What's wanted is each entry repeated verbatim, minus its images.

**** EXTRACTED RECORDS ****

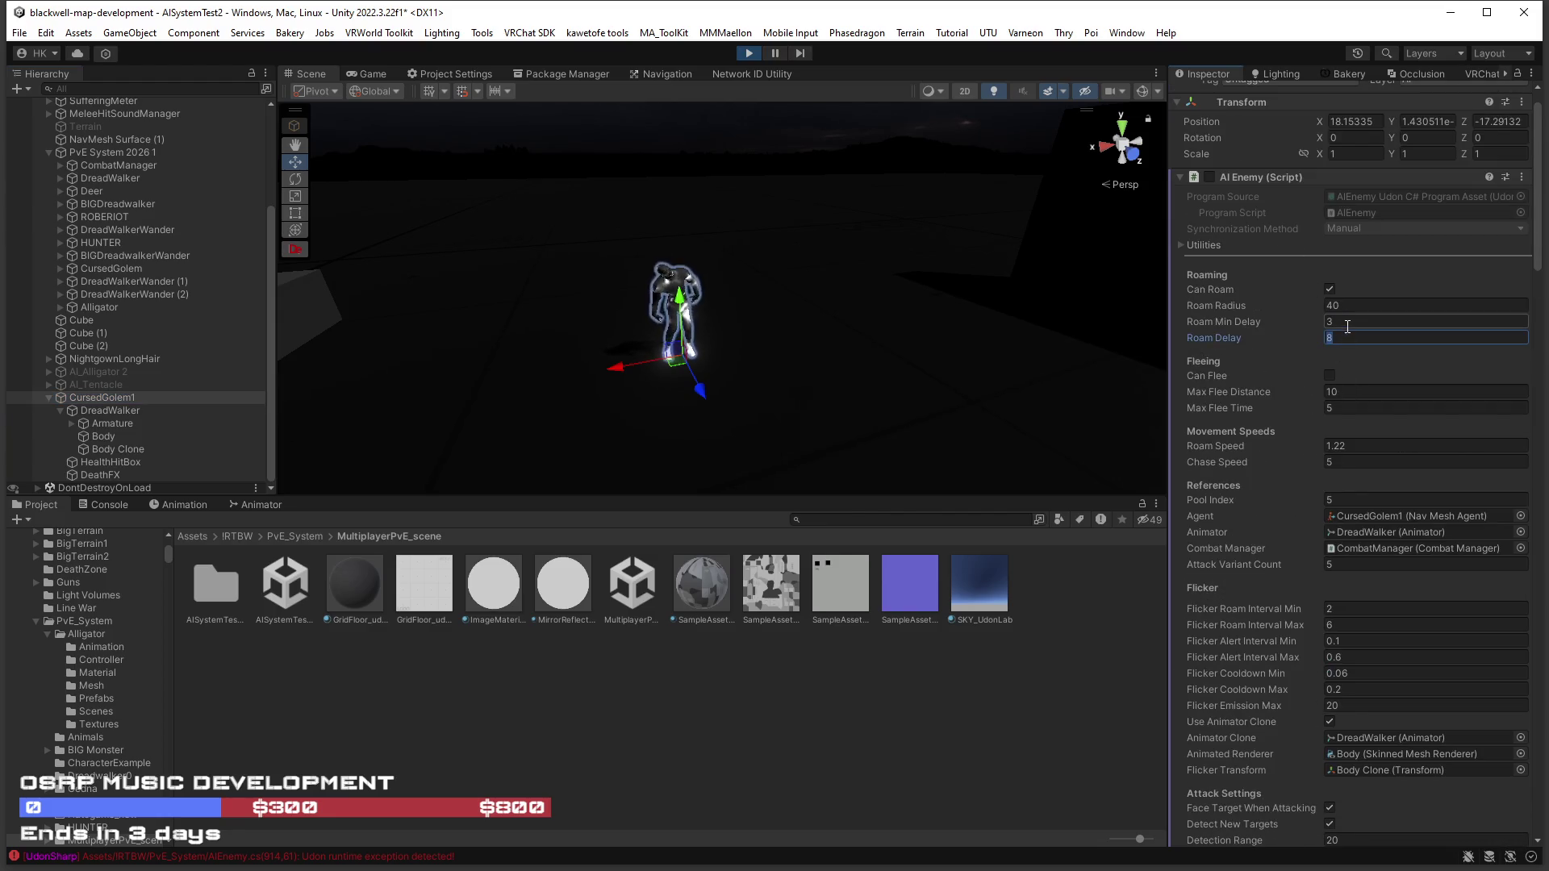
text(2)
key(Tab)
text(3)
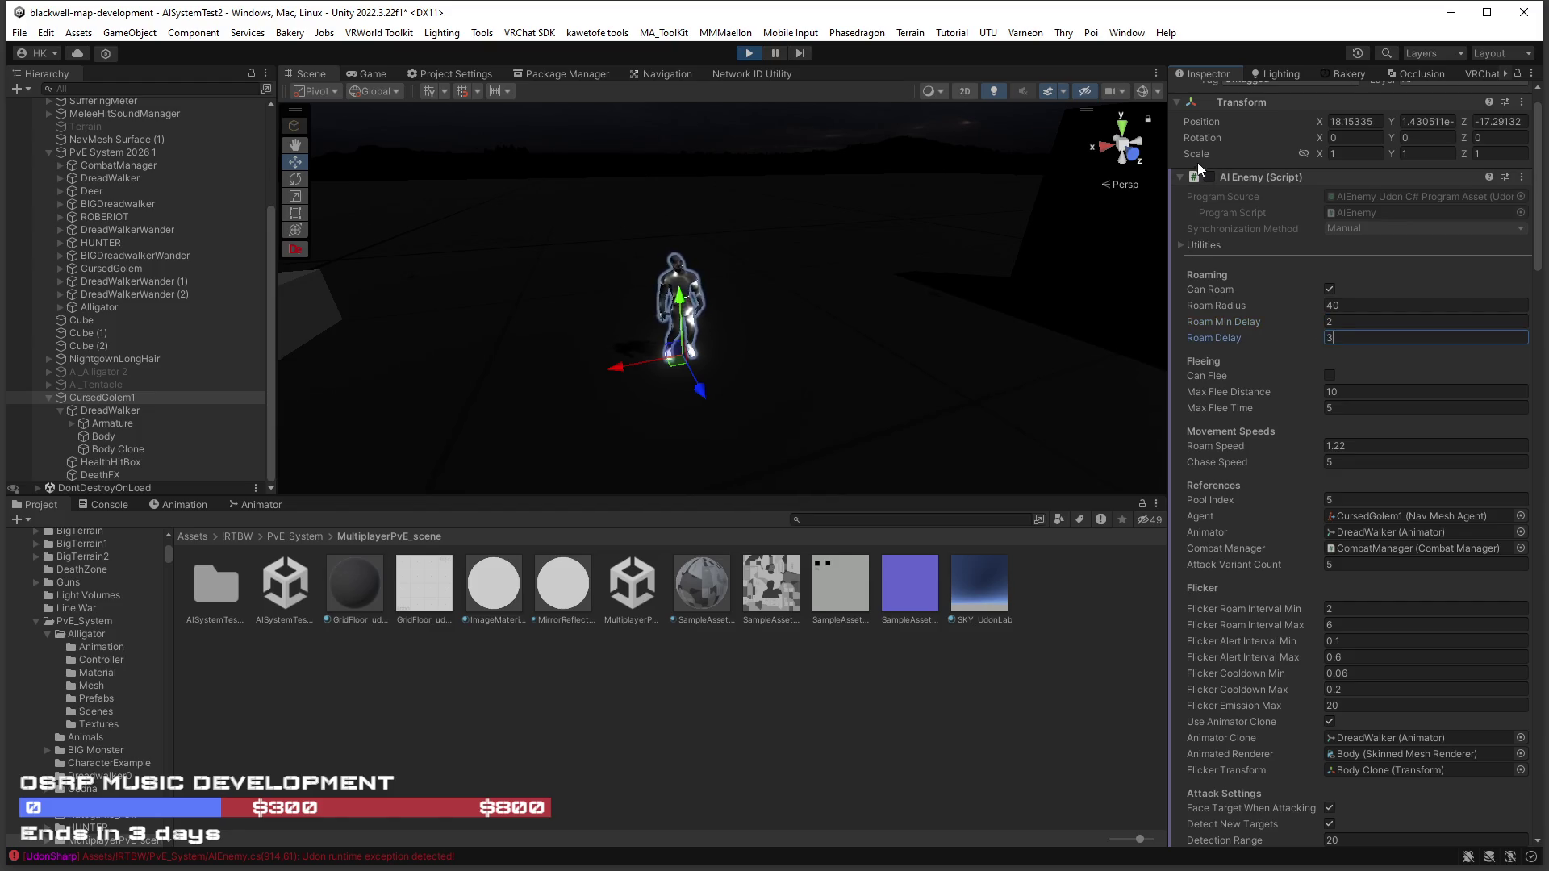
scroll(1208, 163, up, 1)
click(1212, 95)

****

**SOLUTION FOR THIS PROBLEM**
text(2)
key(Tab)
text(3)
scroll(1208, 163, up, 1)
click(1212, 95)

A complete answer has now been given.